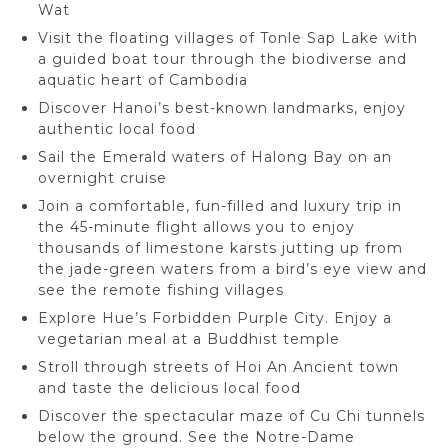
Wat
Visit the floating villages of Tonle Sap Lake with
a guided boat tour through the biodiverse and
aquatic heart of Cambodia
Discover Hanoi’s best-known landmarks, enjoy
authentic local food
Sail the Emerald waters of Halong Bay on an
overnight cruise
Join a comfortable, fun-filled and luxury trip in
the 45-minute flight allows you to enjoy
thousands of limestone karsts jutting up from
the jade-green waters from a bird’s eye view and
see the remote fishing villages
Explore Hue’s Forbidden Purple City. Enjoy a
vegetarian meal at a Buddhist temple
Stroll through streets of Hoi An Ancient town
and taste the delicious local food
Discover the spectacular maze of Cu Chi tunnels
below the ground. See the Notre-Dame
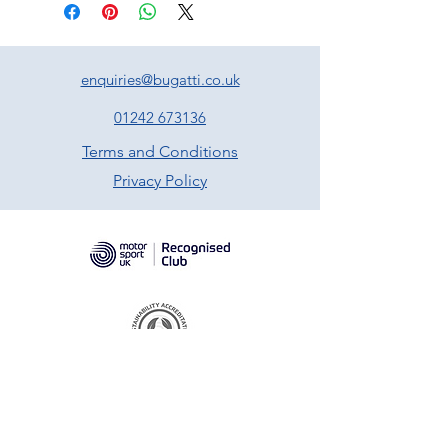
enquiries@bugatti.co.uk
01242 673136
Terms and Conditions
Privacy Policy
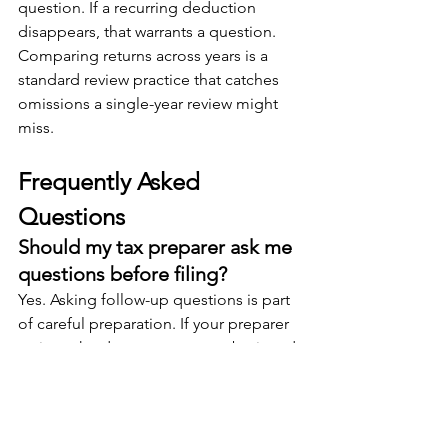
question. If a recurring deduction 
disappears, that warrants a question. 
Comparing returns across years is a 
standard review practice that catches 
omissions a single-year review might 
miss.
Frequently Asked 
Questions
Should my tax preparer ask me 
questions before filing?
Yes. Asking follow-up questions is part 
of careful preparation. If your preparer 
reviews the documents you submit and 
identifies gaps, missing forms, or 
inconsistencies, raising those 
questions before filing produces a 
more accurate return. A preparer who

──────────

Filter the listing above for lines with the word "food", and copy each one you find.

authentic local food
and taste the delicious local food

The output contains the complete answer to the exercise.